Joint Pain

We aspire to solve mobility challenges. We do not actually plan to do so.

Joint City Council & CMTA Board

On Monday, March 4th, a joint work session of the Austin City Council and Capital Metro Board of Directors was held to discuss the status of the Austin Strategic Mobility “Plan” (ASMP), Project Connect, and the corridor program resulting from the 2016 bond election.

This meeting was essentially a long briefing session and no actions were taken. It’s hard to assess the substantive implications from these types of meetings, but there were three themes that will in all likelihood impact mobility policy in the near-term.

The ASMP 50/50 mode shift goal is an “aspiration”

This was voiced in different ways by the policymakers present, culminating with Council Member Ann Kitchen casually describing the document as aspirational. So, while it is titled as a “Plan”, it’s more a statement of principles.
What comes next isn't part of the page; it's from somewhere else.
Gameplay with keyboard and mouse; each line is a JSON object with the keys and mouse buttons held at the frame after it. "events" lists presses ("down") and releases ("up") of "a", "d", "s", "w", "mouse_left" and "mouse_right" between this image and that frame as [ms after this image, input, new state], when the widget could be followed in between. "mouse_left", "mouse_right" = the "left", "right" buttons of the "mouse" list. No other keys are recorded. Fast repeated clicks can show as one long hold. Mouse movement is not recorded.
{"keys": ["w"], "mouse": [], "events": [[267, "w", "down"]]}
The implication: Council will vote for it, but they will not dedicate political capital to making substantial mode shift by 2039 a reality.

Transit TBD

Perhaps the most powerful question asked during the session didn’t register as such for the meeting participants.
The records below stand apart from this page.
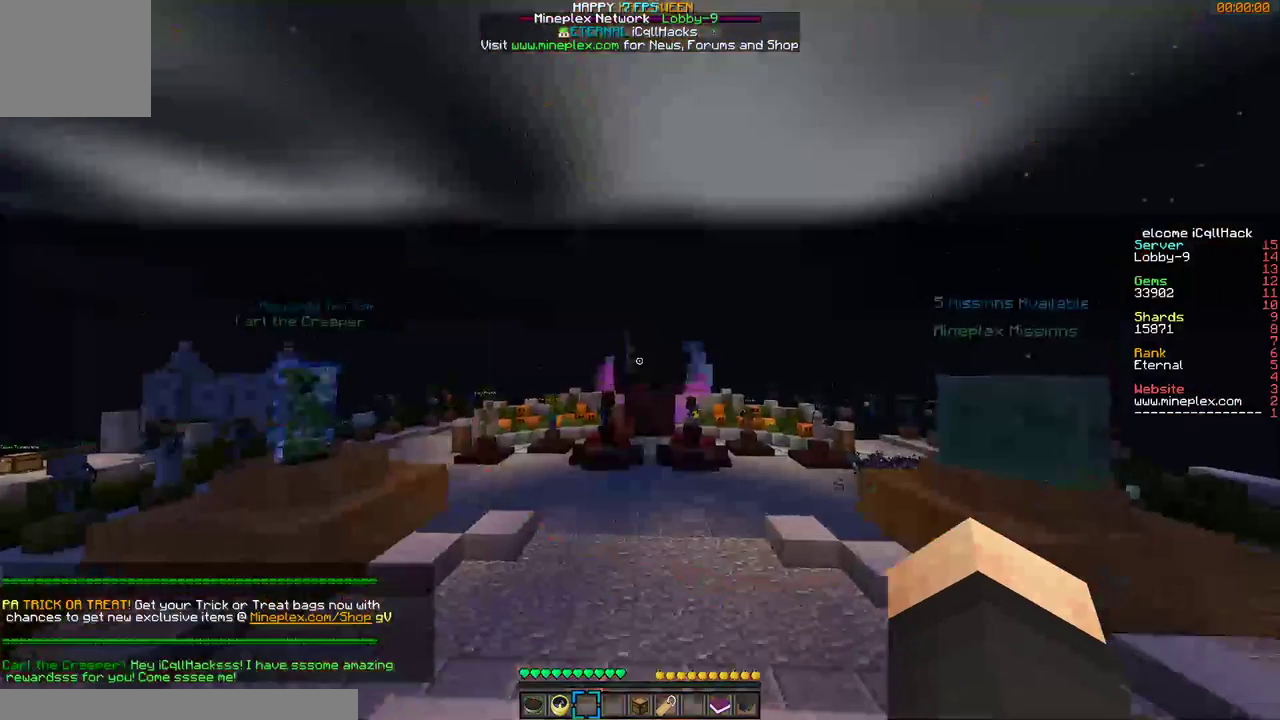
{"keys": ["w"], "mouse": [], "events": []}
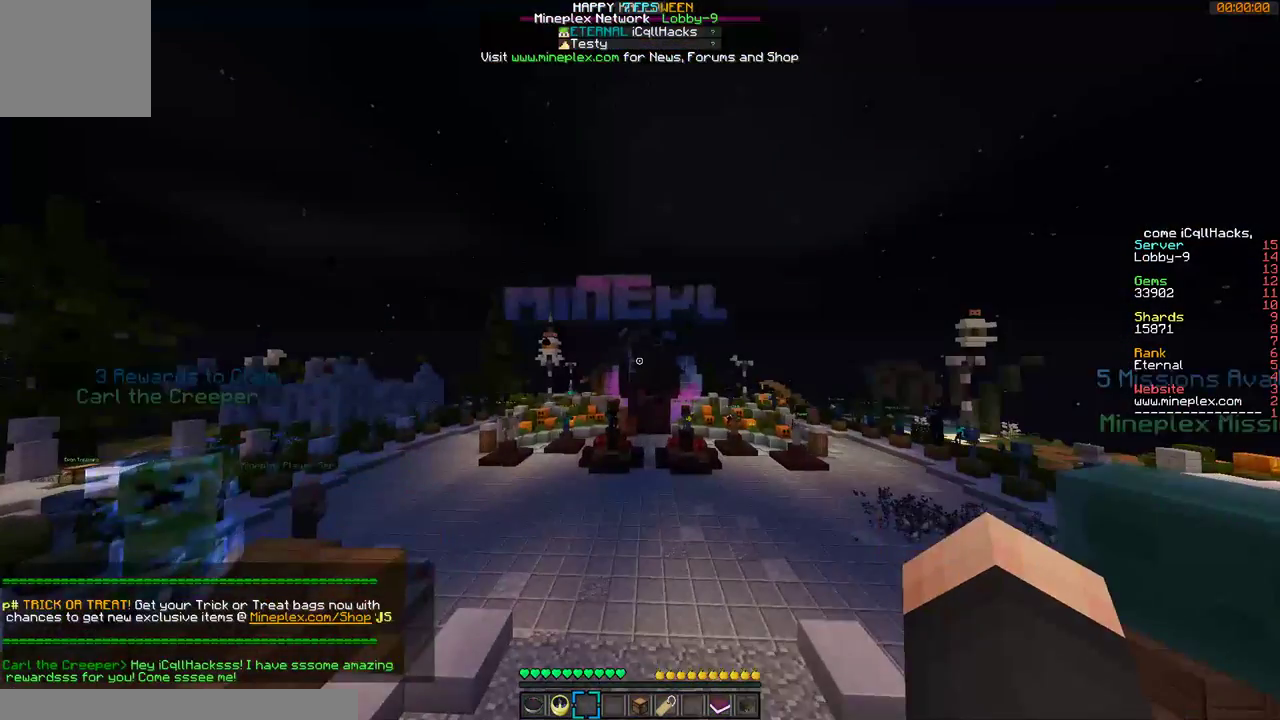
{"keys": ["w"], "mouse": [], "events": []}
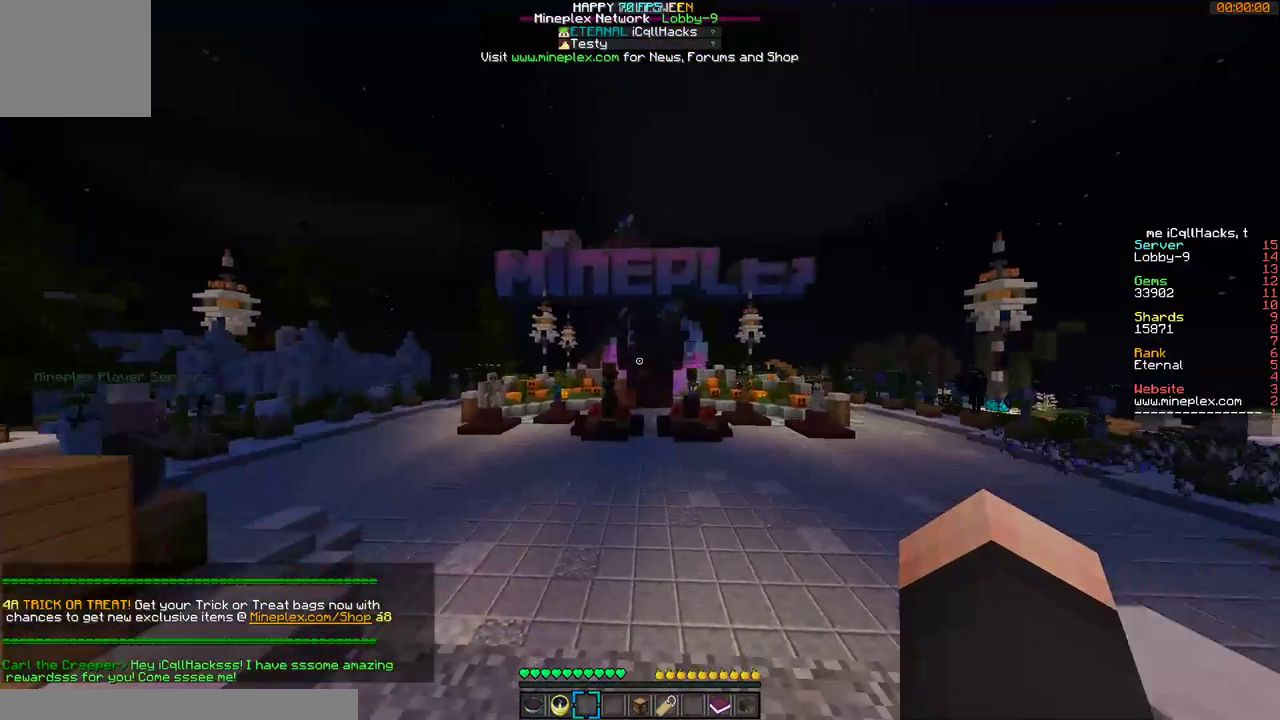
{"keys": ["w"], "mouse": [], "events": []}
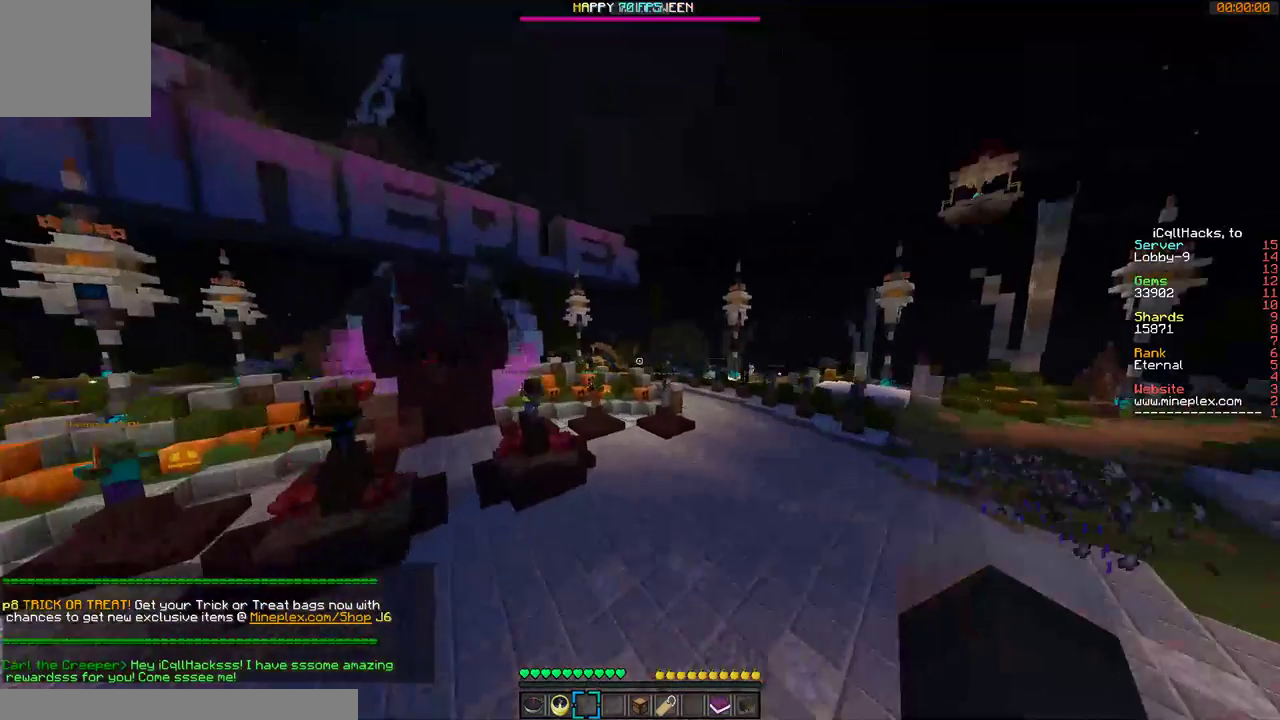
{"keys": ["a", "w"], "mouse": [], "events": [[200, "d", "down"], [400, "d", "up"], [500, "a", "down"]]}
Eric Stratton, the Williamson County representative on the CapMetro Board, wanted to know if the ASMP’s “actions” and policies were sufficient to achieve a quadrupling of transit’s commute mode share from 4% to 16% by 2039.

It’s a pretty straightforward question that arises from reading the ASMP document. Unfortunately, the answers Stratton received betrayed the reality that the ASMP document doesn’t actually quantify the specific capital and operational resources needed to get to that level of transit mode share.
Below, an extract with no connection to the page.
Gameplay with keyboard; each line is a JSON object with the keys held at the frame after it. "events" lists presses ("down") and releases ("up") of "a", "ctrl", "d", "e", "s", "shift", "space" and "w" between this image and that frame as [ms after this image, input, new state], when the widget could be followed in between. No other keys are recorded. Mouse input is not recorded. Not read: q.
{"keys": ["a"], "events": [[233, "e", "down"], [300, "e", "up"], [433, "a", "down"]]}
The CapMetro CEO’s answer indicated that the ridership numbers crunched during Project Connect weren’t yet computed to determine the contribution to that ASMP goal. He also stated that investments would need to be “big” (which is, well, obvious). The CapMetro Board President argued that the actions provided by the ASMP preserved leeway for future system growth.

Absent a clear capital project schedule and new funding sources for operations, it seems that transit expansion will remain ad hoc.

Remember the cars

Paradoxically, while the ASMP argues that the City needs to move away from car-centric policy and reduce single-occupant vehicle commuting, the region’s transit agency will not be making that their priority.

Instead, as a presentation by Dave Couch – Project Connect’s technical point-person – made clear, CapMetro will be adjusting its high-capacity transit project engineering to avoid taking away car travel lanes. This will significantly add to the costs of the Orange and Blue Line projects. For example, the low-cost version of the segments that make up the Orange Line was approximately $1.1 billion in an early estimate made by Project Connect during Phase 2 of its current vintage. The low-cost version impacted a car travel lane for a substantial part of the North Lamar and Guadalupe segment. What about the high-cost version that minimized right-of-way impacts for car travel lanes? Close to $3.5 billion in capital costs.

As the session was occuring, the Mayor’s office restated their position on car lane protection, with an aide tweeting the following statement: “The priority is to provide dedicated pathways for transit on the orange and blue lines [sic] with the goal of not eliminating any existing through travel lanes.”

Overall, the session left the impression that while the ASMP is trying to urge much-needed change on mobility priorities, Austin’s policymakers are uncomfortable investing political capital or the level of financial resources needed to actually pursue those changes.